Problem description: Each line of the data must be given back verbatim, with pictures removed.

Exercise material:

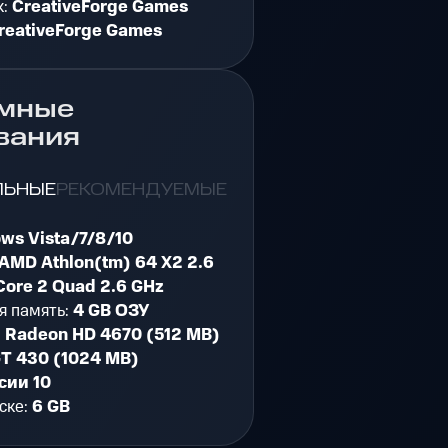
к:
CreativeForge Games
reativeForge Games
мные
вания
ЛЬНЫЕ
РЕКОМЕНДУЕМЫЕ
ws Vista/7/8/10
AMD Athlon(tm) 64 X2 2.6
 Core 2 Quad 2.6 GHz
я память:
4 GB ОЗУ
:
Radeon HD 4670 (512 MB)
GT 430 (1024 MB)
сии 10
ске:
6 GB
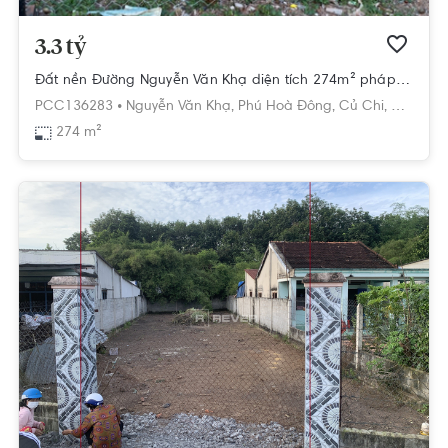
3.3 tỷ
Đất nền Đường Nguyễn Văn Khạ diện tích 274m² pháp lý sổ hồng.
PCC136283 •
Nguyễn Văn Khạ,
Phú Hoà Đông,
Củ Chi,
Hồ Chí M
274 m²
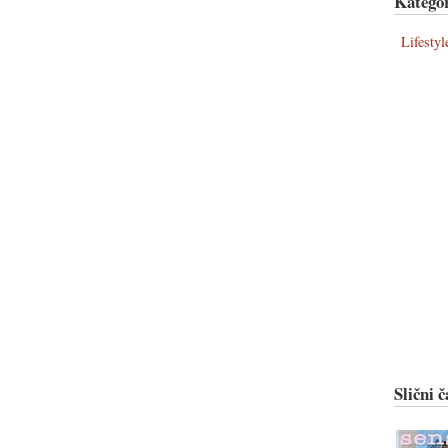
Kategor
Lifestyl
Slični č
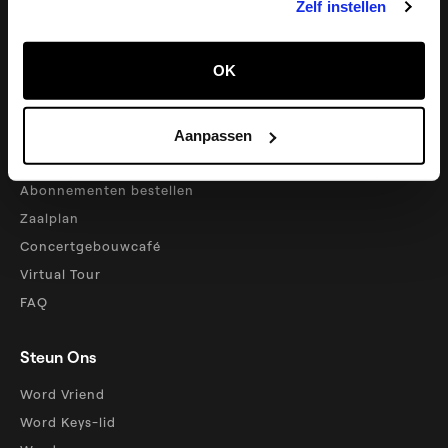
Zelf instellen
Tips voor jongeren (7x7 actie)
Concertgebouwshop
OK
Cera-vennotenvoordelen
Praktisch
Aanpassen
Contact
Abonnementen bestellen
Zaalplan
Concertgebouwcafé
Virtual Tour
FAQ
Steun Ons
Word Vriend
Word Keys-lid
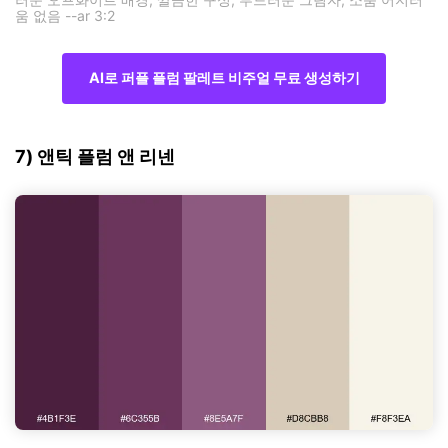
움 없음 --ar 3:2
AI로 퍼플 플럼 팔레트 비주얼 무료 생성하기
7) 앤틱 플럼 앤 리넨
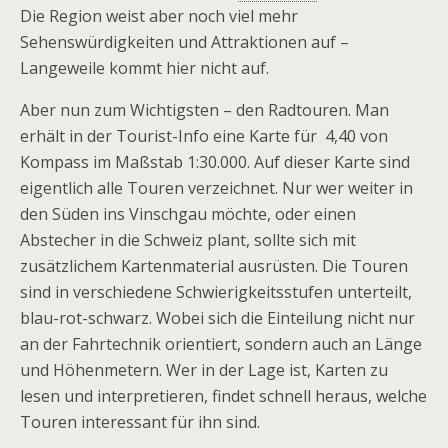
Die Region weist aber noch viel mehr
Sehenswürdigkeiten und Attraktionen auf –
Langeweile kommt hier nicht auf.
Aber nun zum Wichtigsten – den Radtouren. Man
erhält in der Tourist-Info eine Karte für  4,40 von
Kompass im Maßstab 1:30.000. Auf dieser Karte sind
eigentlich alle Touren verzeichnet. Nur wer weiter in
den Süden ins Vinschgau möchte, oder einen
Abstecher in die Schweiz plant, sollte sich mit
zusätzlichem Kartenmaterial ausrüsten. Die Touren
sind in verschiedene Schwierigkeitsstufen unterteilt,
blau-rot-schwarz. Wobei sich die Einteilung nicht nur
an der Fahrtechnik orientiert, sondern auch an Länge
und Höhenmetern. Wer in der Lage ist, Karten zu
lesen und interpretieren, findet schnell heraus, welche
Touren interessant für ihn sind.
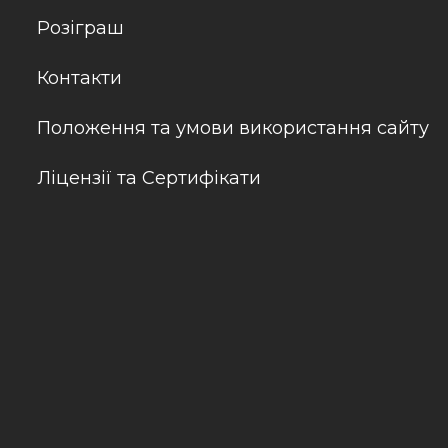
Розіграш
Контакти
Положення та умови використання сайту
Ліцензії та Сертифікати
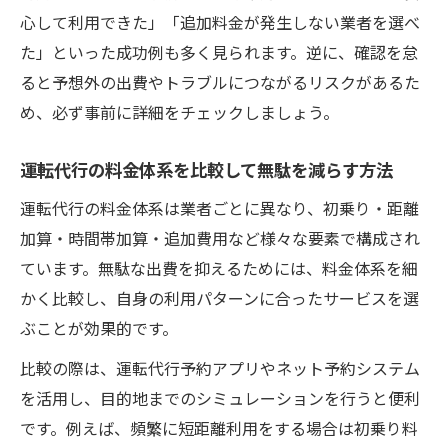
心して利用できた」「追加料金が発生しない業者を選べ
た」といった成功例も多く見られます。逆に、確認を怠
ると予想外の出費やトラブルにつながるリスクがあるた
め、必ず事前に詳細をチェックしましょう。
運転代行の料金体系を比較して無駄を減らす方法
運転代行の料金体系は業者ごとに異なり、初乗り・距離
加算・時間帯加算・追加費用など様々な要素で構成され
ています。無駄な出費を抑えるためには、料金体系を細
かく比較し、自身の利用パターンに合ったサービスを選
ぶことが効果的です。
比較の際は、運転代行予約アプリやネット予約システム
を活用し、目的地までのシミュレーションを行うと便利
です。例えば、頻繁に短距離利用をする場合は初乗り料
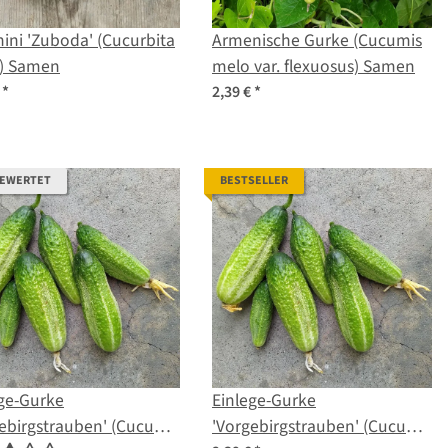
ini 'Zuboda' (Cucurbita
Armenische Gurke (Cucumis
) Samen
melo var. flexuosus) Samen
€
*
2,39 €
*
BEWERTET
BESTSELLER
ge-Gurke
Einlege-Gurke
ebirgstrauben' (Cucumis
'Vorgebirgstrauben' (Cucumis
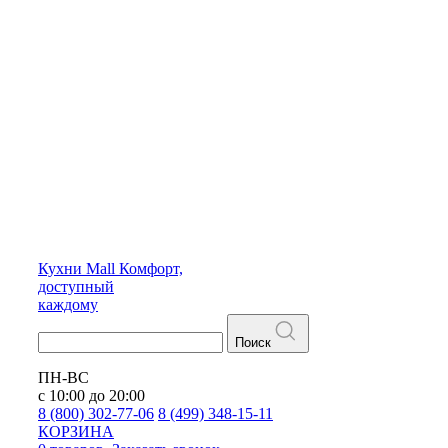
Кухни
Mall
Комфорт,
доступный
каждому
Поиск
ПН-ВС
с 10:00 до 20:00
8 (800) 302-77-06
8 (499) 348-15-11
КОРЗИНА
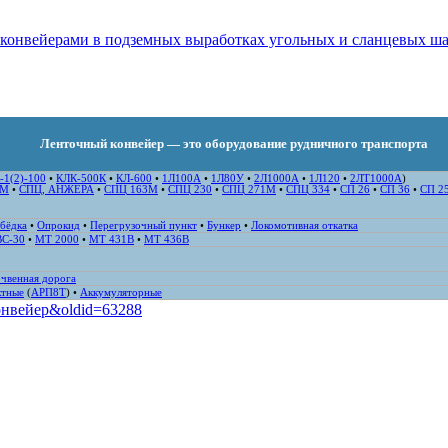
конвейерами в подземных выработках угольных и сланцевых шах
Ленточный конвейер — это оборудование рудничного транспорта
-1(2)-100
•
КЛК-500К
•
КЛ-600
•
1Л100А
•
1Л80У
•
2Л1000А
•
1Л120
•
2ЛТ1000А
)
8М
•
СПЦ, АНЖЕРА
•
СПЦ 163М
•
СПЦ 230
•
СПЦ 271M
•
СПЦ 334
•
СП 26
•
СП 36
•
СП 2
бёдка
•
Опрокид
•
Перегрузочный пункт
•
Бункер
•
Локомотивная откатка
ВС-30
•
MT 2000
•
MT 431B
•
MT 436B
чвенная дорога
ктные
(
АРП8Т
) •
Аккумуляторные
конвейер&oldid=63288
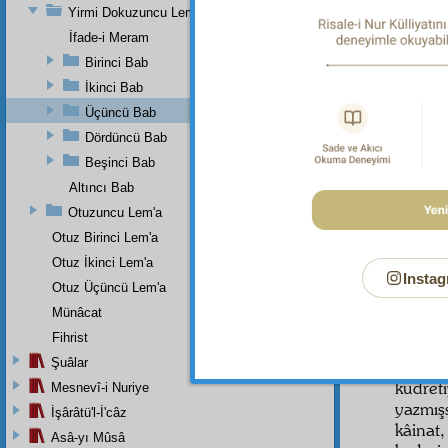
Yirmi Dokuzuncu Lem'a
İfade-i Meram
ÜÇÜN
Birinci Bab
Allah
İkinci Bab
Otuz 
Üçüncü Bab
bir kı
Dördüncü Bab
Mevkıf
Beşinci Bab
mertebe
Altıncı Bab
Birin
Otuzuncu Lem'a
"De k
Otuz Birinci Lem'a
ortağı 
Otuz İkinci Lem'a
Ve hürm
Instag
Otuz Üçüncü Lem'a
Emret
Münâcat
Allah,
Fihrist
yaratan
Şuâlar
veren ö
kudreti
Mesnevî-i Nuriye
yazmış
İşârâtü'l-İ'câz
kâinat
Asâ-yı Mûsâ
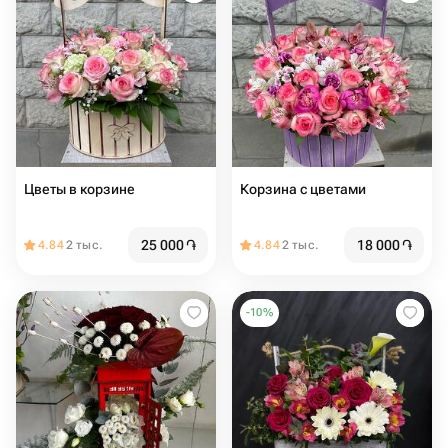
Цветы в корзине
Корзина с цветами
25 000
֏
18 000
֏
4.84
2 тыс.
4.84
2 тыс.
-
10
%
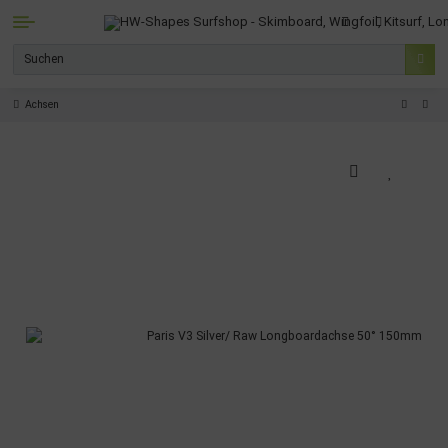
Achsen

Response:
к:
CreativeForge Games
reativeForge Games
мные
вания
ЛЬНЫЕ
РЕКОМЕНДУЕМЫЕ
ws Vista/7/8/10
AMD Athlon(tm) 64 X2 2.6
 Core 2 Quad 2.6 GHz
я память:
4 GB ОЗУ
:
Radeon HD 4670 (512 MB)
GT 430 (1024 MB)
сии 10
ске:
6 GB
3.3 tỷ
Đất nền Đường Nguyễn Văn Khạ diện tích 274m² pháp lý sổ hồng.
PCC136283 •
Nguyễn Văn Khạ,
Phú Hoà Đông,
Củ Chi,
Hồ Chí M
274 m²
Kategor
Lifestyl
Slični č
Zelf instellen
Tips voor jongeren (7x7 actie)
Concertgebouwshop
OK
Cera-vennotenvoordelen
Praktisch
Aanpassen
Contact
Abonnementen bestellen
Zaalplan
Concertgebouwcafé
Virtual Tour
FAQ
Steun Ons
Word Vriend
Word Keys-lid
움 없음 --ar 3:2
AI로 퍼플 플럼 팔레트 비주얼 무료 생성하기
7) 앤틱 플럼 앤 리넨
Die Region weist aber noch viel mehr
Sehenswürdigkeiten und Attraktionen auf –
Langeweile kommt hier nicht auf.
Aber nun zum Wichtigsten – den Radtouren. Man
erhält in der Tourist-Info eine Karte für  4,40 von
Kompass im Maßstab 1:30.000. Auf dieser Karte sind
eigentlich alle Touren verzeichnet. Nur wer weiter in
den Süden ins Vinschgau möchte, oder einen
Abstecher in die Schweiz plant, sollte sich mit
zusätzlichem Kartenmaterial ausrüsten. Die Touren
sind in verschiedene Schwierigkeitsstufen unterteilt,
blau-rot-schwarz. Wobei sich die Einteilung nicht nur
an der Fahrtechnik orientiert, sondern auch an Länge
und Höhenmetern. Wer in der Lage ist, Karten zu
lesen und interpretieren, findet schnell heraus, welche
Touren interessant für ihn sind.
Розіграш
Контакти
Положення та умови використання сайту
Ліцензії та Сертифікати
心して利用できた」「追加料金が発生しない業者を選べ
た」といった成功例も多く見られます。逆に、確認を怠
ると予想外の出費やトラブルにつながるリスクがあるた
め、必ず事前に詳細をチェックしましょう。
運転代行の料金体系を比較して無駄を減らす方法
運転代行の料金体系は業者ごとに異なり、初乗り・距離
加算・時間帯加算・追加費用など様々な要素で構成され
ています。無駄な出費を抑えるためには、料金体系を細
かく比較し、自身の利用パターンに合ったサービスを選
ぶことが効果的です。
比較の際は、運転代行予約アプリやネット予約システム
を活用し、目的地までのシミュレーションを行うと便利
です。例えば、頻繁に短距離利用をする場合は初乗り料
ini 'Zuboda' (Cucurbita
Armenische Gurke (Cucumis
) Samen
melo var. flexuosus) Samen
€
*
2,39 €
*
BEWERTET
BESTSELLER
ge-Gurke
Einlege-Gurke
ebirgstrauben' (Cucumis
'Vorgebirgstrauben' (Cucumis
Кухни
Mall
Комфорт,
доступный
каждому
Поиск
ПН-ВС
с 10:00 до 20:00
8 (800) 302-77-06
8 (499) 348-15-11
КОРЗИНА
конвейерами в подземных выработках угольных и сланцевых шах
Ленточный конвейер — это оборудование рудничного транспорта
-1(2)-100
•
КЛК-500К
•
КЛ-600
•
1Л100А
•
1Л80У
•
2Л1000А
•
1Л120
•
2ЛТ1000А
)
8М
•
СПЦ, АНЖЕРА
•
СПЦ 163М
•
СПЦ 230
•
СПЦ 271M
•
СПЦ 334
•
СП 26
•
СП 36
•
СП 2
бёдка
•
Опрокид
•
Перегрузочный пункт
•
Бункер
•
Локомотивная откатка
ВС-30
•
MT 2000
•
MT 431B
•
MT 436B
чвенная дорога
ктные
(
АРП8Т
) •
Аккумуляторные
конвейер&oldid=63288
Yirmi Dokuzuncu Lem'a
İfade-i Meram
ÜÇÜN
Birinci Bab
Allah
İkinci Bab
Otuz 
Üçüncü Bab
bir kı
Dördüncü Bab
Mevkıf
Beşinci Bab
mertebe
Altıncı Bab
Birin
Otuzuncu Lem'a
"De k
Otuz Birinci Lem'a
ortağı 
Otuz İkinci Lem'a
Ve hürm
Instag
Otuz Üçüncü Lem'a
Emret
Münâcat
Allah,
Fihrist
yaratan
Şuâlar
veren ö
kudreti
Mesnevî-i Nuriye
yazmış
İşârâtü'l-İ'câz
kâinat
Asâ-yı Mûsâ
Цветы в корзине
Корзина с цветами
25 000
֏
18 000
֏
4.84
2 тыс.
4.84
2 тыс.
-
10
%
Achsen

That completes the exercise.